|Single by Glen Campbell|
|from the album Rhinestone Cowboy|
|Released||May 26, 1975|
|Dennis Lambert, Brian Potter|
|Glen Campbell singles chronology|
"Rhinestone Cowboy" is a song written by Larry Weiss and most famously recorded by American country music singer Glen Campbell. The song enjoyed huge popularity with both country and pop audiences when it was released in 1975.
Weiss wrote and recorded "Rhinestone Cowboy" in 1974, and it appeared on his 20th Century Records album Black and Blue Suite. It did not, however, have much of a commercial impact as a single. In late 1974, Campbell heard the song on the radio, and during a tour of Australia, decided to learn the song. Soon after his return to the United States, Campbell went to Al Coury's office at Capitol Records, where he was approached about "a great new song" -- "Rhinestone Cowboy".
Several music writers noted that Campbell identified with the subject matter of "Rhinestone Cowboy" -- survival and making it, particularly when the chips are down -- very strongly. As Steven Thomas Erlewine of AllMusic put it, the song is about a veteran artist "who's aware that he's more than paid his dues during his career ... but is still surviving, and someday, he'll shine just like a rhinestone cowboy."
Released in May 1975, "Rhinestone Cowboy" immediately caught on with both country and pop audiences. The song spent that summer climbing both the Billboard Hot Country Singles and Billboard Hot 100 charts before peaking at number one by season's end - three nonconsecutive weeks on the country chart, two weeks on the Hot 100. Billboard ranked it as the number-two for 1975. It also went topped the charts in Canada and several other countries.
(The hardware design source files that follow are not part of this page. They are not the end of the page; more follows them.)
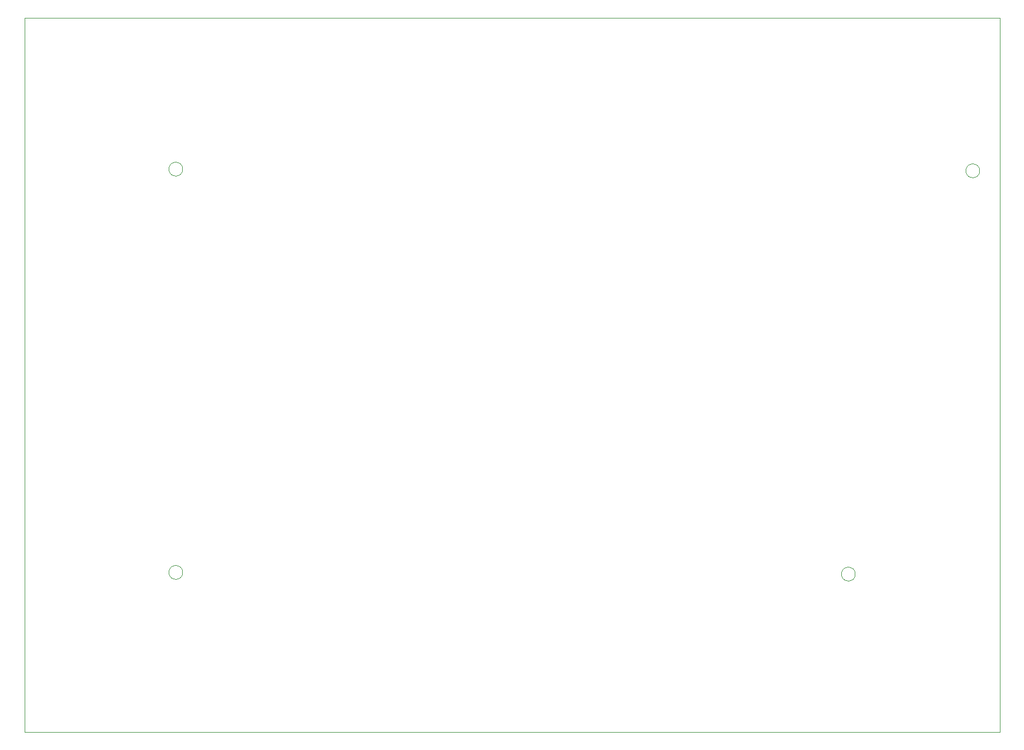
<source format=gm1>
G04 #@! TF.GenerationSoftware,KiCad,Pcbnew,(5.1.0)-1*
G04 #@! TF.CreationDate,2019-04-07T23:14:06+02:00*
G04 #@! TF.ProjectId,ModuleB,4d6f6475-6c65-4422-9e6b-696361645f70,v01*
G04 #@! TF.SameCoordinates,Original*
G04 #@! TF.FileFunction,Profile,NP*
%FSLAX46Y46*%
G04 Gerber Fmt 4.6, Leading zero omitted, Abs format (unit mm)*
G04 Created by KiCad (PCBNEW (5.1.0)-1) date 2019-04-07 23:14:06*
%MOMM*%
%LPD*%
G04 APERTURE LIST*
%ADD10C,0.050000*%
%ADD11C,0.025400*%
G04 APERTURE END LIST*
D10*
X42957269Y-107950000D02*
G75*
G03X42957269Y-107950000I-1047269J0D01*
G01*
X42957269Y-46990000D02*
G75*
G03X42957269Y-46990000I-1047269J0D01*
G01*
X163353269Y-47244000D02*
G75*
G03X163353269Y-47244000I-1047269J0D01*
G01*
X144557269Y-108204000D02*
G75*
G03X144557269Y-108204000I-1047269J0D01*
G01*
D11*
X166370000Y-24130000D02*
X19050000Y-24130000D01*
X19050000Y-132080000D02*
X166370000Y-132080000D01*
X19050000Y-24130000D02*
X19050000Y-132080000D01*
X166370000Y-24130000D02*
X166370000Y-132080000D01*
M02*

</source>
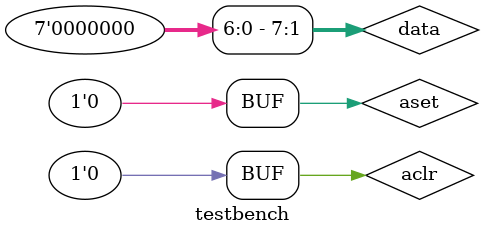
<source format=v>
module testbench ();
    parameter LAT_WIDTH = 8;
    reg aset, gate, aclr;
    reg [LAT_WIDTH-1:0] data;
    wire [LAT_WIDTH-1:0] q;
    D_latch #(LAT_WIDTH)dlat(aset, gate, aclr, data, q);

    initial begin
        aclr = 1;
        aset = 1;
        gate = 1;
        data = 3;
        #2;
        repeat(50) begin
            aclr = $random;
            aset = $random;
            gate = $random;
            data = $random;
            #2;
        end

        aclr = 0;
        aset = 0;
        repeat(150) begin
            gate = $random;
            data = $random;
            #2;
        end
    end
endmodule
</source>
During the week of September 13 -- the week the song returned to number one on the Billboard country chart, after having been nudged out for a week by "Feelins'" by Conway Twitty and Loretta Lynn -- "Rhinestone Cowboy" topped both the country and Hot 100 charts simultaneously. This was the first time a song had accomplished the feat since November 1961, when "Big Bad John" by Jimmy Dean did so.
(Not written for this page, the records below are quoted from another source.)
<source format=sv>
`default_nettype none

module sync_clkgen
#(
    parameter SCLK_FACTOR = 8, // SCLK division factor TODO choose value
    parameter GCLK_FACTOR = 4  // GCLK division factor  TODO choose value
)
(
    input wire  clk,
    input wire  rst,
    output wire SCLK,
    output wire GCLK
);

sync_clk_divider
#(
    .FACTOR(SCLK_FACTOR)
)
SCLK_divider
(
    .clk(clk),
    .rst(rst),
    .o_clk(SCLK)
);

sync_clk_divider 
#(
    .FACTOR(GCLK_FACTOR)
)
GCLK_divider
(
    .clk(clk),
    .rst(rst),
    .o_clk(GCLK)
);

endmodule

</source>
"Rhinestone Cowboy" was one of six songs released in 1975 that topped both the Billboard Hot 100 and Hot Country Singles charts. The other songs were "Before the Next Teardrop Falls" by Freddy Fender, "(Hey Won't You Play) Another Somebody Done Somebody Wrong Song" by B. J. Thomas, "Thank God I'm a Country Boy" and "I'm Sorry"/"Calypso," both by John Denver, and "Convoy" by C. W. McCall.
The song was also the sole Glen Campbell track in a promotional-only compilation album issued by Capitol records titled The Greatest Music Ever Sold (Capitol SPRO-8511/8512), that was distributed to record stores during the 1976 holiday season as part of Capitol's "Greatest Music Ever Sold" campaign, which promoted 15 "Best Of" albums released by the record label.
After Glen Campbell died in August 2017, "Rhinestone Cowboy" charted in Country Digital Song chart at No. 12. The song has sold a total of 368,000 downloads in the digital era in the United States as of August 2017.
Glen Campbell recorded a new version of the song in 2013 on his final studio album titled, See You There.
The song became one of Glen Campbell's signature songs and won numerous awards from the Country Music Association, Academy of Country Music, and American Music Awards. It also obtained nominations for a Grammy Award for Best Country Song as well as for Record of the Year, but did not win.
"Rhinestone Cowboy" along with several other Glen Campbell tracks was used in War on Everyone (2016)
The American country singer Slim Whitman covered the song in 1976 on his Red River Valley album. Also in 1976, Canadian comedian Nestor Pistor recorded a parody version, "Winestoned Plowboy", which was itself a modest hit on Canada's country music charts in 1977.
Johnny Carson performed a comedic cover version to open the March 4, 1976 broadcast of The Tonight Show Starring Johnny Carson. The episode was released on DVD in 2016 along with other episodes from that particular week, with Carson referencing his preparations for the performance and Doc Severinsen and the NBC Orchestra performing instrumental versions of the song each night. After his performance, Carson announced that songwriter Larry Weiss was in the audience, a fact he claimed to be unaware of when he sang it a few minutes earlier.
Belgian singer Claire recorded the song in 1975 as "Vreemde Vogels" ("Strange Birds") and had a hit with her version in Flanders. It made it to number 14 on the Ultratop Flanders chart, staying in the chart for 5 weeks. It also made it to number 2 on the Vlaamse Top 10 chart.
The song was covered in 1976 in French as "Je m'appelle Michèle" interpreted as an autobiographical piece by French singer Michèle Torr. In 1978, and with lyrics more in line with the English original lyrics, it was recorded as "Cowgirl dorée" by the Canadian French singer Renée Martel. The French lyrics of Martel's version were written by Robert Charlebois.
In 2002, the British duo Rikki & Daz (made up of Daz Sampson and Ricardo Autobahn (real name John Matthews) released a revamped version of the song with additional lyrics and music plus arrangement from the original. Titled "Rhinestone Cowboy (Giddy Up Giddy Up), the single actually features Glen Campbell singing in the refrain. A music video was also released including Campbell.